= Thomas Clark (Upper Canada) =

Thomas Clark (Unknown - October 6, 1835) was a businessman and political figure in Upper Canada.

He was born in Scotland and came to Upper Canada in 1791 to seek employment with his cousin, Robert Hamilton. In 1796, he opened a store in Queenston. He then formed a partnership with Samuel Street to transport goods around Niagara Falls. He owned docks and storage facilities at Queenston, Chippawa and Fort Erie. In 1800, when Street left the partnership, he formed a new partnership with Robert Nichol transporting and trading in goods which lasted until 1803. In the same year, he was appointed justice of the peace.

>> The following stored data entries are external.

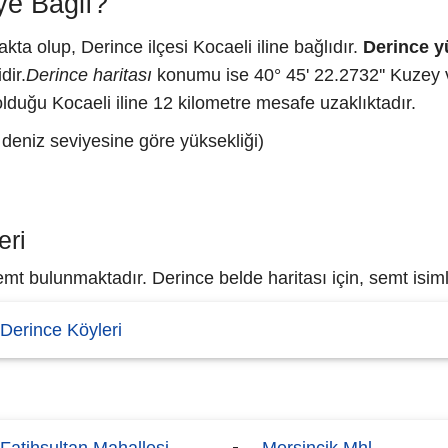
ye Bağlı?
a olup, Derince ilçesi Kocaeli iline bağlıdır.
Derince 
dir.
Derince haritası
konumu ise 40° 45' 22.2732'' Kuzey 
lduğu Kocaeli iline 12 kilometre mesafe uzaklıktadır.
 deniz seviyesine göre yüksekliği)
eri
t bulunmaktadır. Derince belde haritası için, semt isimle
Derince Köyleri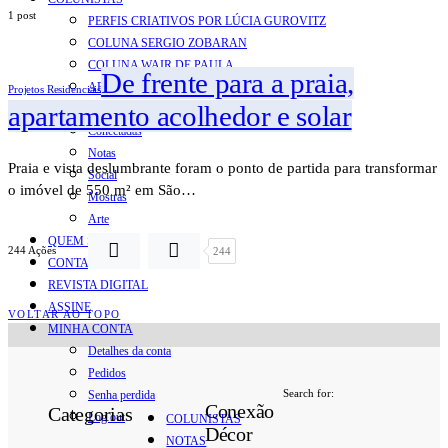
1 post
PERFIS CRIATIVOS POR LÚCIA GUROVITZ
COLUNA SERGIO ZOBARAN
COLUNA WAIR DE PAULA
De frente para a praia,
ARTE.IN.FORMA
Projetos Residenciais
apartamento acolhedor e solar
CONEXÕES
Conectadas
Notas
Praia e vista deslumbrante foram o ponto de partida para transformar
Social
o imóvel de 550 m² em São…
Mostras
Arte
QUEM SOMOS
244 Ações
244
CONTATO
REVISTA DIGITAL
ASSINE
VOLTAR AO TOPO
MINHA CONTA
Detalhes da conta
Pedidos
Search for:
Senha perdida
Conexão
Categorias
Log out
COLUNISTAS
Décor
NOTAS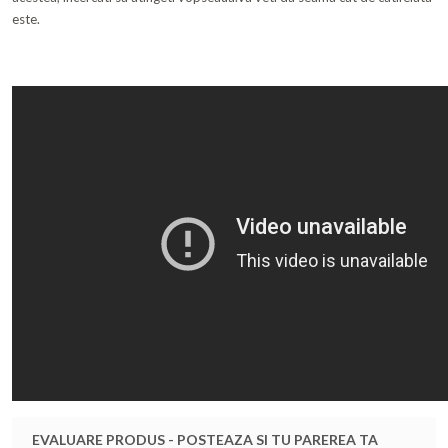
este.
EVALUARE PRODUS - POSTEAZA SI TU PAREREA TA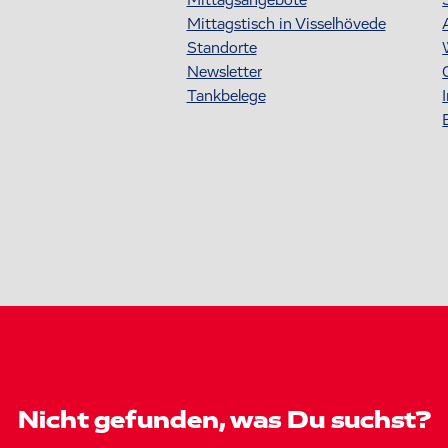
Mittagstisch in Visselhövede
Standorte
Newsletter
Tankbelege
Nicht gefunden, was Du suchst?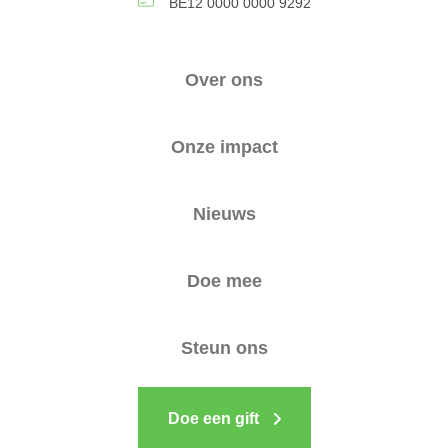
BE12 0000 0000 9292
Over ons
Onze impact
Nieuws
Doe mee
Steun ons
Doe een gift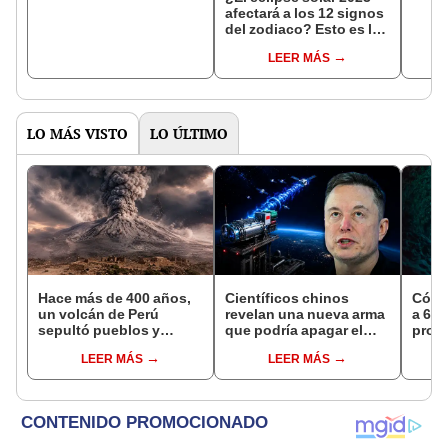
afectará a los 12 signos
del zodiaco? Esto es lo
que sucederá el 20 de
LEER MÁS
abril
LO MÁS VISTO
LO ÚLTIMO
Hace más de 400 años,
Científicos chinos
Cómo 
un volcán de Perú
revelan una nueva arma
a 660
sepultó pueblos y
que podría apagar el
profu
provocó uno de los
internet satelital y
vece
LEER MÁS
LEER MÁS
veranos más fríos de la
afectar redes como
todos
historia: sigue bajo
Starlink de Elon Musk
Tierr
monitoreo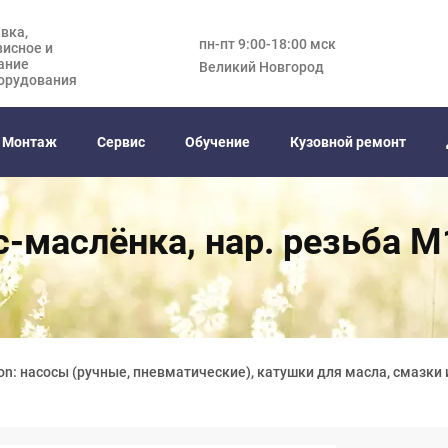
вка,
пн-пт 9:00-18:00 мск
висное и
ание
Великий Новгород
орудования
Монтаж
Сервис
Обучение
Кузовной ремонт
-маслёнка, нар. резьба М
on: насосы (ручные, пневматические), катушки для масла, смазки 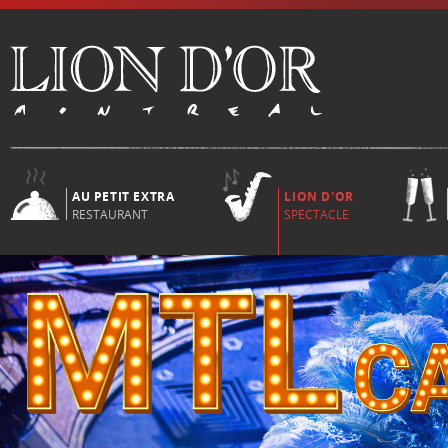
AU PETIT EXTRA
LION D'OR
RESTAURANT
SPECTACLE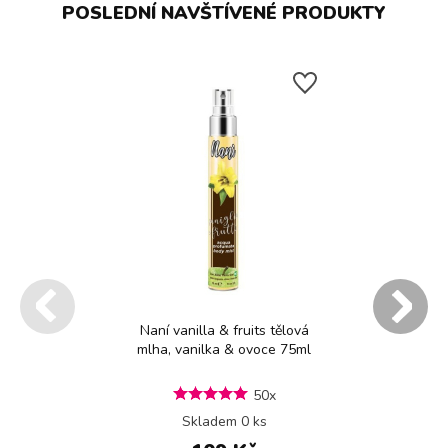
POSLEDNÍ NAVŠTÍVENÉ PRODUKTY
Naní vanilla & fruits tělová
mlha, vanilka & ovoce 75ml
50x
Skladem 0 ks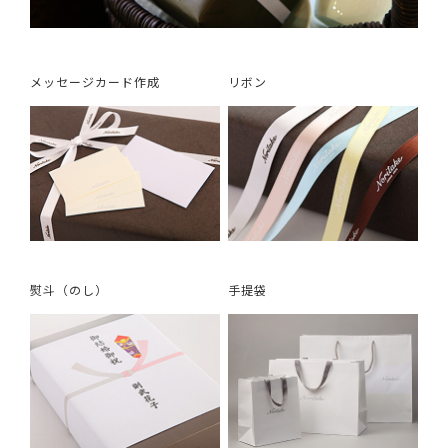
メッセージカード作成
リボン
熨斗（のし）
手提袋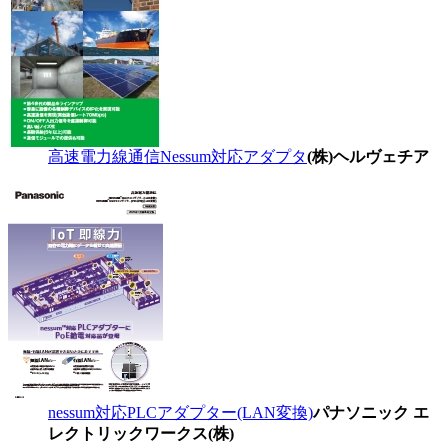
高速電力線通信Nessum対応アダプタ
(株)ヘルヴェチア
nessum対応PLCアダプター(LAN変換)
パナソニック エ
レクトリックワークス(株)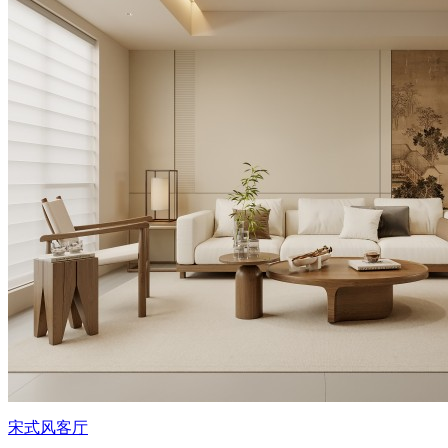
宋式风客厅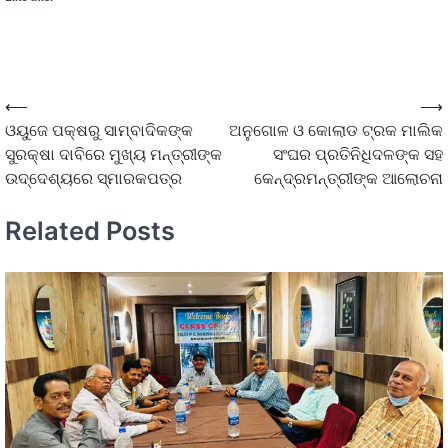
⟵
⟶
ଓୟୁଜେ ପକ୍ଷରୁ ସାମ୍ବାଦିକଙ୍କ
ଅନୁଗୋଳ ଓ କୋଲାଡ ଟ୍ରକ ମାଲିକ
ସୁରକ୍ଷା ଦାବିରେ ମୁଖ୍ୟ ମନ୍ତ୍ରୀଙ୍କ
ସଂଘର ପ୍ରତିନିଧିଦଳଙ୍କ ସହ
ଉଦ୍ଦେଶ୍ୟରେ ସ୍ମାରକପତ୍ର
କେନ୍ଦ୍ରମନ୍ତ୍ରୀଙ୍କ ଆଲୋଚନା
Related Posts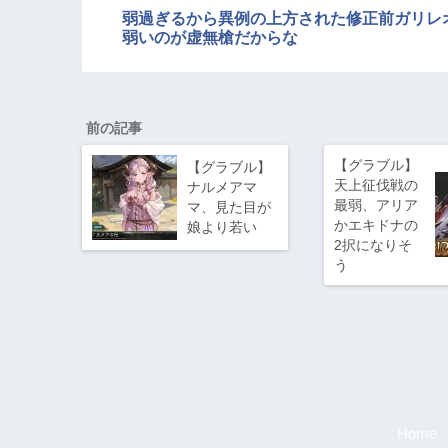
弱過ぎるから異例の上方された修正前ガリレ
弱いのが虚無槍だからな
前の記事
【グラブル】
【グラブル】
天上征伐戦の
ナルメアマ
最弱、アリア
マ、見た目が
かエキドナの
娘より若い
2択になりそ
う
Home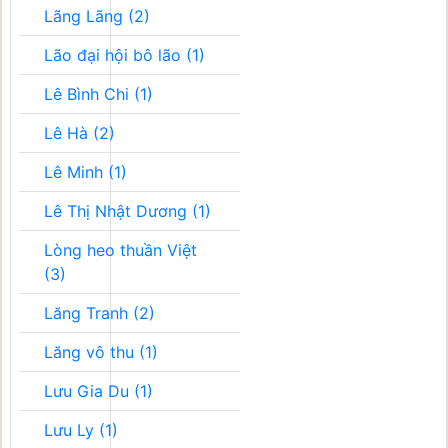
Lãng Lãng (2)
Lão đại hội bô lão (1)
Lê Bình Chi (1)
Lê Hà (2)
Lê Minh (1)
Lê Thị Nhật Dương (1)
Lòng heo thuần Việt
(3)
Lăng Tranh (2)
Lăng vô thu (1)
Lưu Gia Du (1)
Lưu Ly (1)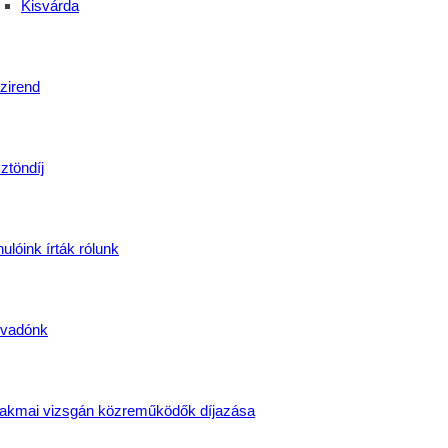
Kisvárda
zirend
ztöndíj
ulóink írták rólunk
vadónk
akmai vizsgán közreműködők díjazása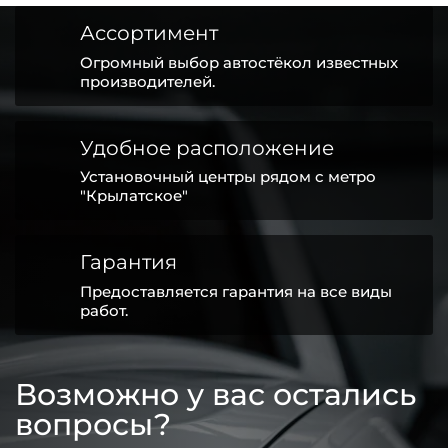
Ассортимент
Огромный выбор автостёкол известных
производителей.
Удобное расположение
Установочный центры рядом с метро
"Крылатское"
Гарантия
Предоставляется гарантия на все виды
работ.
Возможно у вас остались
вопросы?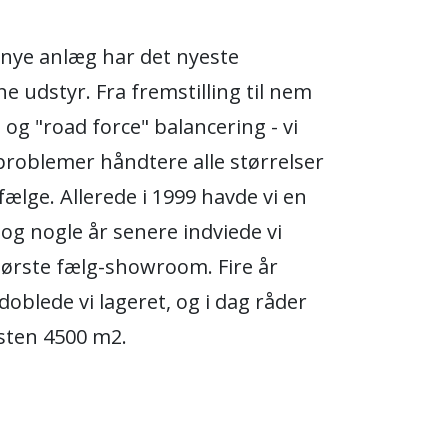
 nye anlæg har det nyeste
 udstyr. Fra fremstilling til nem
og "road force" balancering - vi
roblemer håndtere alle størrelser
fælge. Allerede i 1999 havde vi en
, og nogle år senere indviede vi
tørste fælg-showroom. Fire år
doblede vi lageret, og i dag råder
sten 4500 m2.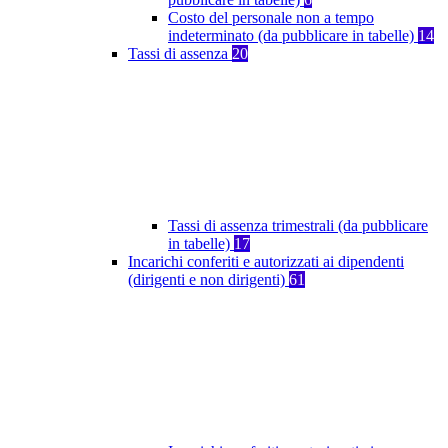
Costo del personale non a tempo
indeterminato (da pubblicare in tabelle)
14
Tassi di assenza
20
Tassi di assenza trimestrali (da pubblicare
in tabelle)
17
Incarichi conferiti e autorizzati ai dipendenti
(dirigenti e non dirigenti)
61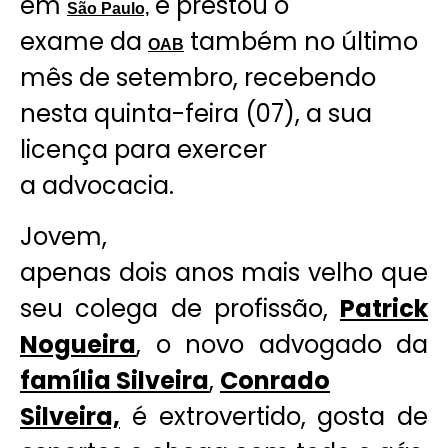
em
e prestou o
São Paulo,
exame da
também no último
OAB
mês de setembro, recebendo
nesta quinta-feira (07), a sua
licença para exercer
a advocacia.
Jovem,
apenas dois anos mais velho que
seu colega de profissão,
Patrick
Nogueira
, o novo advogado da
família Silveira
,
Conrado
Silveira,
é extrovertido, gosta de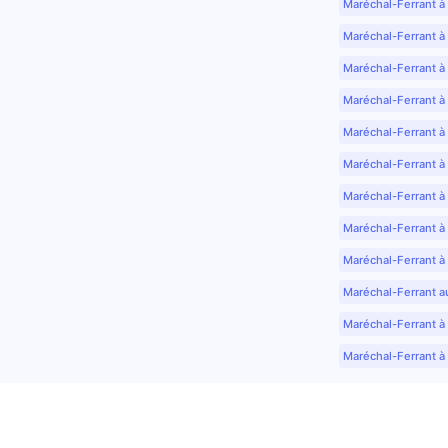
Maréchal-Ferrant à
Maréchal-Ferrant à
Maréchal-Ferrant à
Maréchal-Ferrant à
Maréchal-Ferrant à 
Maréchal-Ferrant à
Maréchal-Ferrant à
Maréchal-Ferrant à
Maréchal-Ferrant à
Maréchal-Ferrant a
Maréchal-Ferrant à 
Maréchal-Ferrant à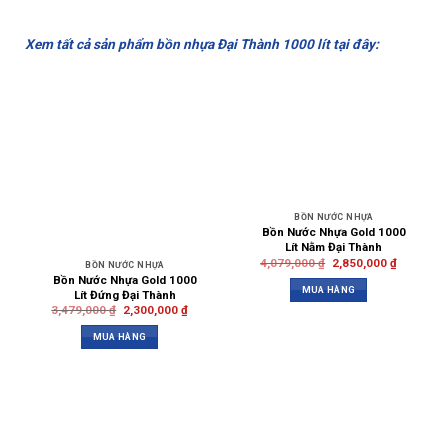
Xem tất cả sản phẩm bồn nhựa Đại Thành 1000 lít tại đây:
BỒN NƯỚC NHỰA
Bồn Nước Nhựa Gold 1000
Lít Nằm Đại Thành
4,079,000
₫
2,850,000
₫
BỒN NƯỚC NHỰA
Bồn Nước Nhựa Gold 1000
MUA HÀNG
Lít Đứng Đại Thành
3,479,000
₫
2,300,000
₫
MUA HÀNG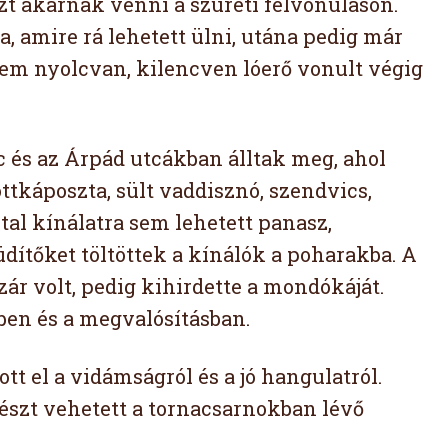
zt akarnak venni a szüreti felvonuláson.
a, amire rá lehetett ülni, utána pedig már
 nem nyolcvan, kilencven lóerő vonult végig
c és az Árpád utcákban álltak meg, ahol
ltöttkáposzta, sült vaddisznó, szendvics,
ital kínálatra sem lehetett panasz,
üdítőket töltöttek a kínálók a poharakba. A
ázár volt, pedig kihirdette a mondókáját.
ben és a megvalósításban.
t el a vidámságról és a jó hangulatról.
részt vehetett a tornacsarnokban lévő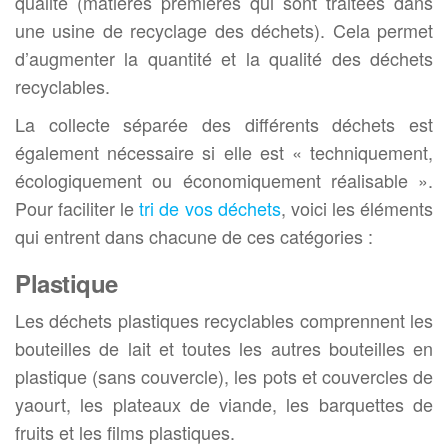
qualité (matières premières qui sont traitées dans
une usine de recyclage des déchets). Cela permet
d’augmenter la quantité et la qualité des déchets
recyclables.
La collecte séparée des différents déchets est
également nécessaire si elle est « techniquement,
écologiquement ou économiquement réalisable ».
Pour faciliter le
tri de vos déchets
, voici les éléments
qui entrent dans chacune de ces catégories :
Plastique
Les déchets plastiques recyclables comprennent les
bouteilles de lait et toutes les autres bouteilles en
plastique (sans couvercle), les pots et couvercles de
yaourt, les plateaux de viande, les barquettes de
fruits et les films plastiques.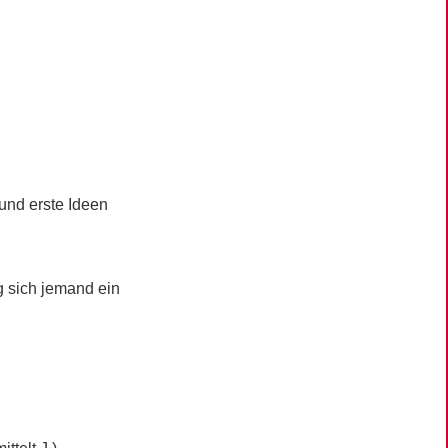
 und erste Ideen
g sich jemand ein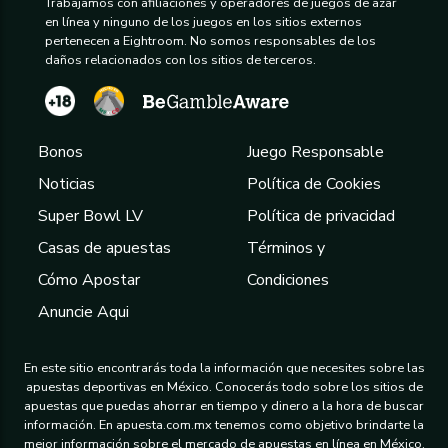
Trabajamos con afiliaciones y operadores de juegos de azar
en línea y ninguno de los juegos en los sitios externos
pertenecen a Eightroom. No somos responsables de los
daños relacionados con los sitios de terceros.
Bonos
Juego Responsable
Noticias
Política de Cookies
Super Bowl LV
Política de privacidad
Casas de apuestas
Términos y
Cómo Apostar
Condiciones
Anuncie Aqui
En este sitio encontrarás toda la información que necesites sobre las
apuestas deportivas en México. Conocerás todo sobre los sitios de
apuestas que puedas ahorrar en tiempo y dinero a la hora de buscar
información. En apuesta.com.mx tenemos como objetivo brindarte la
mejor información sobre el mercado de apuestas en línea en México.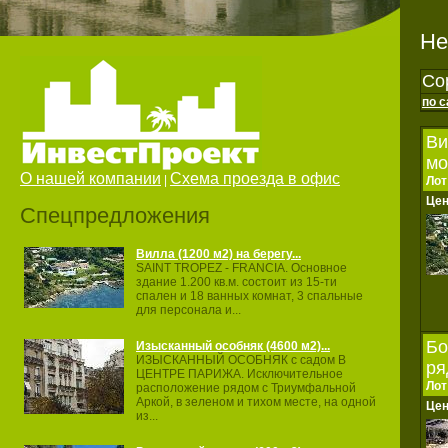
Не
Со
по 
Ви
мо
О нашей компании
Схема проезда в офис
|
Лот
Це
Спецпредложения
Вилла (1200 м2) на берегу...
SAINT TROPEZ ‐ FRANCIA. Основное
здание 1.200 кв.м. состоит из 15‐ти
спален и 18 ванных комнат, 3 спальные
для персонала и...
Бо
Изысканный особняк (4600 м2)...
ИЗЫСКАННЫЙ ОСОБНЯК с садом В
ря
ЦЕНТРЕ ПАРИЖА. Исключительное
Лот
расположение рядом с Триумфальной
Аркой, в зеленом и тихом месте, на одной
Це
из...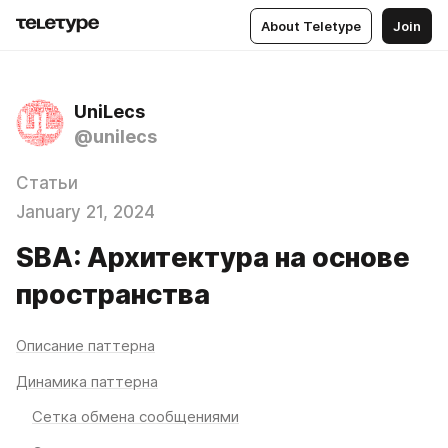
About Teletype
Join
UniLecs
@unilecs
Статьи
January 21, 2024
SBA: Архитектура на основе
пространства
Описание паттерна
Динамика паттерна
Сетка обмена сообщениями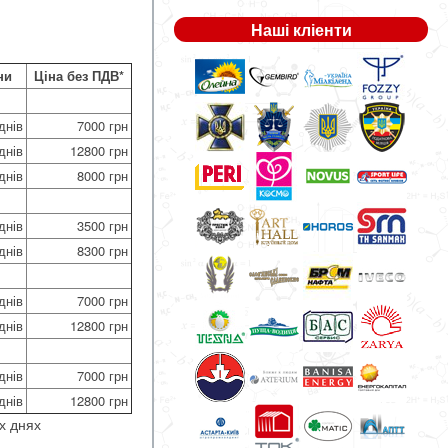
Наші кліенти
ни
Ціна без ПДВ*
днів
7000 грн
днів
12800 грн
днів
8000 грн
днів
3500 грн
днів
8300 грн
днів
7000 грн
днів
12800 грн
днів
7000 грн
днів
12800 грн
х днях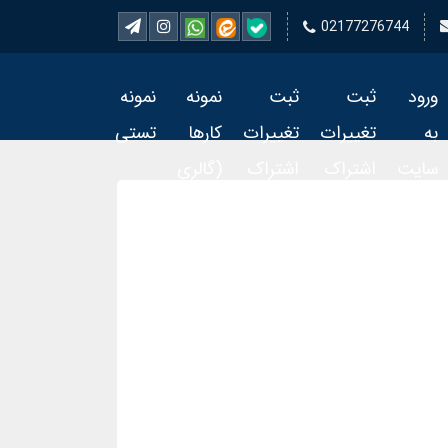
02177276744
ورود
ثبت
ثبت
نمونه
نمونه
به
تغییرات
تغییرات
کارها
تستی
سایت
اشتراک
اشتراک
(گالری
تمبر 2
تمبر
فیلم)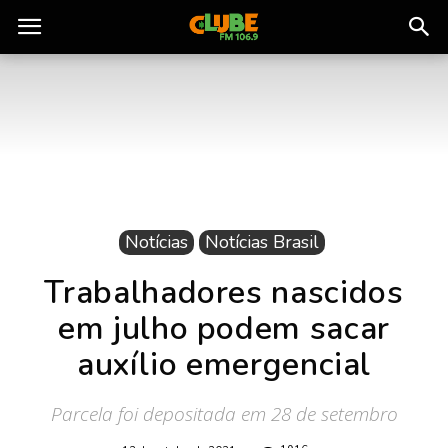
Rádio
Clube
do
Notícias
Notícias Brasil
Pará
Trabalhadores nascidos
em julho podem sacar
auxílio emergencial
Parcela foi depositada em 28 de setembro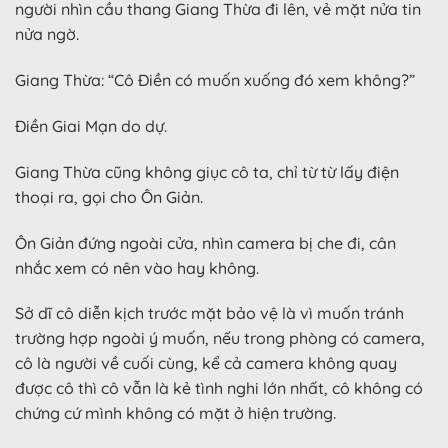
người nhìn cầu thang Giang Thừa đi lên, vẻ mặt nửa tin
nửa ngờ.
Giang Thừa: “Cô Điền có muốn xuống đó xem không?”
Điền Giai Mạn do dự.
Giang Thừa cũng không giục cô ta, chỉ từ từ lấy điện
thoại ra, gọi cho Ôn Giản.
Ôn Giản đứng ngoài cửa, nhìn camera bị che đi, cân
nhắc xem có nên vào hay không.
Sở dĩ cô diễn kịch trước mặt bảo vệ là vì muốn tránh
trường hợp ngoài ý muốn, nếu trong phòng có camera,
cô là người về cuối cùng, kể cả camera không quay
được cô thì cô vẫn là kẻ tình nghi lớn nhất, cô không có
chứng cứ mình không có mặt ở hiện trường.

Around 1808, he set up several large flour milling complexes with Samuel Street. Besides his partnership with Street, Clark also had an agreement with John Jacob Astor and others for the shipping and sale of flour.

During the War of 1812, he served with distinction as lieutenant-colonel in the Lincoln Militia. After the war, he served on the commission which settled claims for war losses; he was also involved in erecting a monument on Queenston Heights to Major-General Isaac Brock. Some of his businesses were destroyed by the Americans during the war.

In 1815, he became a member of the Legislative Council of Upper Canada. Clark initially supported Robert Gourlay, especially since he was interested in having the restrictions regarding sale of lands to Americans lifted; however, when Gourlay fell into disfavour with the administration, Clark was quick to voice his disapproval of Gourlay. As a land speculator, he also favoured a revision of the policy regarding taxes on uncultivated lands. In 1821, he was selected to a commission to establish a new agreement for sharing revenues with Lower Canada. He also served on commissions charged with improving navigation within the province.

He died at Niagara Falls in 1835.

Clark's former home, Oak Hall, is now the headquarters for the Niagara Parks Commission.